BEGIN Reading passage
Today would be the 501st anniversary for King Henry VIII and his first wife, Catharine of Aragon. I'm not sure what the correct present is for that specific anniversary, but I don't know that I'd be accepting whatever it would be from Henry.

King Henry VIII has fascinated many people, though, regrettably, mostly because of his six marriages (two of which ended in divorce, and two more in beheading). However, it may interest you that these are not his only...accomplishments.

Some notable books on the Tudor king which do not focus on his matrimonial issues include The Last Divine Office: Henry VIII And The Dissolution Of The Monasteries and Henry VIII: The King And His Court.

However, if you'd like to go the more traditional route, you'll have plenty of choices: The Wives of Henry VIII, The Six Wives of Henry VIII, and Six Wives: The Queens of Henry VIII among them.

Of course, there are also historical fiction books that contain the infamous king. While they are not necessarily as accurate as the non-fiction, they are just as entertaining, if not more so. The oldest of these would be Shakespeare's play, given the regal name Henry VIII. Among the more recent, there is the "autobiography" by Margaret George, as well as the well-known The Other Boleyn Girl by Philippa Gregory. Though, my personal favorite is not a book at all, but the Showtime television series The Tudors.

You may even want to take a look at his children. Each one showed off one bit of his overbearing personality. And I can guarantee one of them is probably just as interesting as he was.
END Reading passage
▸ **Task 1**: Decide whether each statement agrees with the post about Henry VIII, answering yes or no and quoting the words of the post that settle it: (a) Today would be the 501st anniversary of Henry VIII and Catharine of Aragon. (b) The writer's personal favorite is The Other Boleyn Girl. (c) The oldest historical fiction mentioned is Shakespeare's play.
The records that follow are unrelated to the text.
BEGIN Supplied entries
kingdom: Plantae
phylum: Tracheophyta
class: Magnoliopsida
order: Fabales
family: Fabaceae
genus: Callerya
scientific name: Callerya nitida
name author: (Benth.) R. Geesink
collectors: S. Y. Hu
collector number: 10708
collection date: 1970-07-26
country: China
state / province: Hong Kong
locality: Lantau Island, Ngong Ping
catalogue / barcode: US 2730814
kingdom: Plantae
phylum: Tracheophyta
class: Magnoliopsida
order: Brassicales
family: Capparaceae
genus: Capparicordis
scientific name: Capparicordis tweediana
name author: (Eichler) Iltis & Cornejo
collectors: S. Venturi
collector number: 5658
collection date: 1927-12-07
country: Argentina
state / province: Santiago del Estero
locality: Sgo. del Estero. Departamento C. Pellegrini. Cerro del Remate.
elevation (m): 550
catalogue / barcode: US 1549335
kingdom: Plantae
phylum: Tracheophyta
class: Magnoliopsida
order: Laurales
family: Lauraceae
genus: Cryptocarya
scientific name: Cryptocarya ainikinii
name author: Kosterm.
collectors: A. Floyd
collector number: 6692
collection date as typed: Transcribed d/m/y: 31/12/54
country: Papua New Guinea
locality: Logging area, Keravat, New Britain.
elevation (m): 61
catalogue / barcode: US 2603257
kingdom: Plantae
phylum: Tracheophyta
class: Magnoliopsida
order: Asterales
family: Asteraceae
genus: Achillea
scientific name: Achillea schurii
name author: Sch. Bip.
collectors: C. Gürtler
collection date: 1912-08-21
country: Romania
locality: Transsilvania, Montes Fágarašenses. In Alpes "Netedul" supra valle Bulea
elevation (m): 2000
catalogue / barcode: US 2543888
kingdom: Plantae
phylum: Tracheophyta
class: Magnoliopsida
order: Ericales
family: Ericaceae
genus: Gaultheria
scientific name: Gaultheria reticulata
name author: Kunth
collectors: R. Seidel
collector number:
END Supplied entries
▸ **Task 2**: Retype the records, beginning at the line that has "state / province: Hong Kong" and stopping after the last line of the records, with both ends included.

▸ **Written response 1**:
(a) Yes: "Today would be the 501st anniversary for King Henry VIII and his first wife, Catharine of Aragon."
(b) No: "my personal favorite is not a book at all, but the Showtime television series The Tudors."
(c) Yes: "The oldest of these would be Shakespeare's play, given the regal name Henry VIII."

▸ **Written response 2**:
state / province: Hong Kong
locality: Lantau Island, Ngong Ping
catalogue / barcode: US 2730814
kingdom: Plantae
phylum: Tracheophyta
class: Magnoliopsida
order: Brassicales
family: Capparaceae
genus: Capparicordis
scientific name: Capparicordis tweediana
name author: (Eichler) Iltis & Cornejo
collectors: S. Venturi
collector number: 5658
collection date: 1927-12-07
country: Argentina
state / province: Santiago del Estero
locality: Sgo. del Estero. Departamento C. Pellegrini. Cerro del Remate.
elevation (m): 550
catalogue / barcode: US 1549335
kingdom: Plantae
phylum: Tracheophyta
class: Magnoliopsida
order: Laurales
family: Lauraceae
genus: Cryptocarya
scientific name: Cryptocarya ainikinii
name author: Kosterm.
collectors: A. Floyd
collector number: 6692
collection date as typed: Transcribed d/m/y: 31/12/54
country: Papua New Guinea
locality: Logging area, Keravat, New Britain.
elevation (m): 61
catalogue / barcode: US 2603257
kingdom: Plantae
phylum: Tracheophyta
class: Magnoliopsida
order: Asterales
family: Asteraceae
genus: Achillea
scientific name: Achillea schurii
name author: Sch. Bip.
collectors: C. Gürtler
collection date: 1912-08-21
country: Romania
locality: Transsilvania, Montes Fágarašenses. In Alpes "Netedul" supra valle Bulea
elevation (m): 2000
catalogue / barcode: US 2543888
kingdom: Plantae
phylum: Tracheophyta
class: Magnoliopsida
order: Ericales
family: Ericaceae
genus: Gaultheria
scientific name: Gaultheria reticulata
name author: Kunth
collectors: R. Seidel
collector number:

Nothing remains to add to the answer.